------ Passage provided ------

Storm surges caused the heaviest direct economic losses, accounting for 92% of the total direct economic losses. Wave disasters caused the greatest number of deaths and disappearances, accounting for 68% of the total.

3.5 Disaster spatial characteristics

The coastal zones along the Bohai Sea and the northern Yellow Sea are under the threat of extra-tropical induced storm surges (ETSSs), while the coastal zones along the southern Yellow Sea, the East China Sea, and the South China Sea are under the threat of typhoon-induced storm surges (TSSs) (Wang et al., 2021). Figure 5 shows how typhoons travel from the sea to the land, affecting mainly coastal areas in southeast China. In contrast, rough seas occur in all sea areas, so there are no obvious spatial characteristics.

FIGURE 5

Figure 5 Typhoon track density and locations of oil spills since 2000.

MDBs records include only a general description of the location of red tides and U. Prolifera outbreaks. There are no exact coordinates recorded, so it is difficult to visually represent them on the map. We can describe their distribution only qualitatively. U. Prolifera is a serious environmental problem attracting worldwide attention (Zhang et al., 2019). It has occurred annually for the past 16 years (2007–2022) in the Yellow Sea off the coasts of Jiangsu and Shandong Province. Qingdao City is one of the cities most seriously affected by U. Prolifera, requiring a substantial amount of manpower and material resources to salvage if every year. Red tides occur in all sea areas, but are especially concentrated in the seas near economically developed and densely populated areas, such as Bohai Bay, Yangtze River Delta, and the Pearl River Delta. They are extremely common in Zhejiang Province and the Yangtze River estuary (He et al., 2021).

It can be seen from Figure 5 that oil spill disasters occur in all sea areas, although they are particularly concentrated in the Bohai Sea, the northern waters of the Yellow Sea, the waters near Shanghai Port, the waters near Fujian Province, and the waters near Guangzhou Port. This is basically consistent with previous predictions of oil spill risk areas (Zhu et al., 2022).

4 Discussions

4.1 Analytical method

Many models have been proposed worldwide for disaster risk analysis. Disaster risk is most often described as consisting of hazard, exposure, and vulnerability (Kron, 2002; Carrão et al., 2016). In contrast, in China, the disaster system is considered to be composed of three factors: disaster-causing factors, disaster-bearing carriers, and a disaster-prone environment (Ding et al., 2020). In this study, marine disaster risk is assessed based on the product of three independent determinants—hazard, exposure and vulnerability—because this is the most commonly used method in the field of risk research, and because it has been widely used in research on land hazards (Koks et al., 2015; Carrão et al., 2016). Analyzing risks using this framework will be helpful in obtaining a comprehensive understanding of risk characteristics, which will provide a reliable reference for future risk management and risk decision-making. Next, we will focus on the Chinese government’s efforts to deal with marine disasters in order to gain a more concrete understanding of disaster resilience.

------

> [Tasks to complete]:
1. In the passage on marine disasters in China, what percentage of total direct economic losses came from storm surges?
2. Carry on the passage on marine disasters in China from its final sentence.

------ Extracted information ------

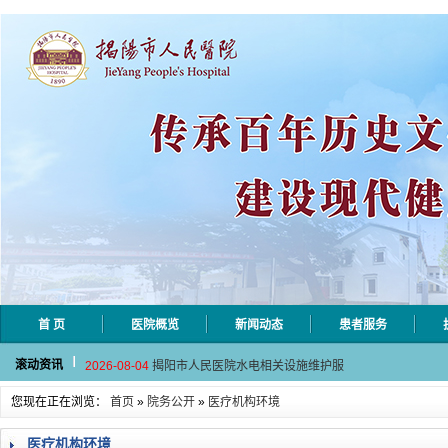
首 页
医院概览
新闻动态
患者服务
2026-08-06
揭阳市人民医院采集自动对焦相机市
滚动资讯
2026-08-04
揭阳市人民医院水电相关设施维护服
2026-07-31
大咖云集探内科前沿！首届榕江医学
您现在正在浏览：
首页
»
院务公开
»
医疗机构环境
2026-07-31
学术聚力！妇儿分论坛精彩收官
2026-07-31
以学术聚合力 | 运动健康分论坛助
医疗机构环境
2026-08-06
揭阳市人民医院采集自动对焦相机市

------

> [Answers for the tasks]:
1. 92%

2.
4.2 Attitudes and efforts for marine disaster prevention and mitigation by the Chinese government

The Chinese government has been committed to improving the resilience to marine disasters for many years. For example, for decades, China has relied mainly on seawalls along its coasts for the prevention and mitigation of storm surges and wind waves (Bao et al., 2020). During the period from 1980 to 2015, the length of hardened engineered coastline in China increased from 5322 km (1980) to 7842 km (1990), 9073 km (2000), 11,407 km (2010), and 13,316 km (2015) (Liu et al., 2019). Chinese coastal engineering has played an important role in reducing damage from storm surge and wind waves. The response to harmful algal bloom disasters is completely different from storm surge response. Prolifera is often pre-salvaged and brought ashore for further disposal to avoid it affecting densely populated areas (Chen et al., 2022). For red tides, clay dispersal is one of only a few mitigation methods ever applied (Yu et al., 2017). However, there is no public information on China’s capacity to address these two disasters, so the ability to prevent these disasters is difficult to quantify. Oil spill mitigation focuses on the construction of emergency equipment. China has built national oil spill emergency equipment warehouses in Dalian, Qinhuangdao, Yantai, Qingdao, Lianyungang, Shanghai, Zhoushan, Ningbo, Quanzhou, Xiamen, Shantou, Guangzhou, Maoming, Zhanjiang, Qinzhou, and Haikou (Xiong et al., 2015). Except for the emergency response capability surrounding the Bohai Sea (Wang et al., 2018), which has been publicly announced, information on the other warehouses has not been released.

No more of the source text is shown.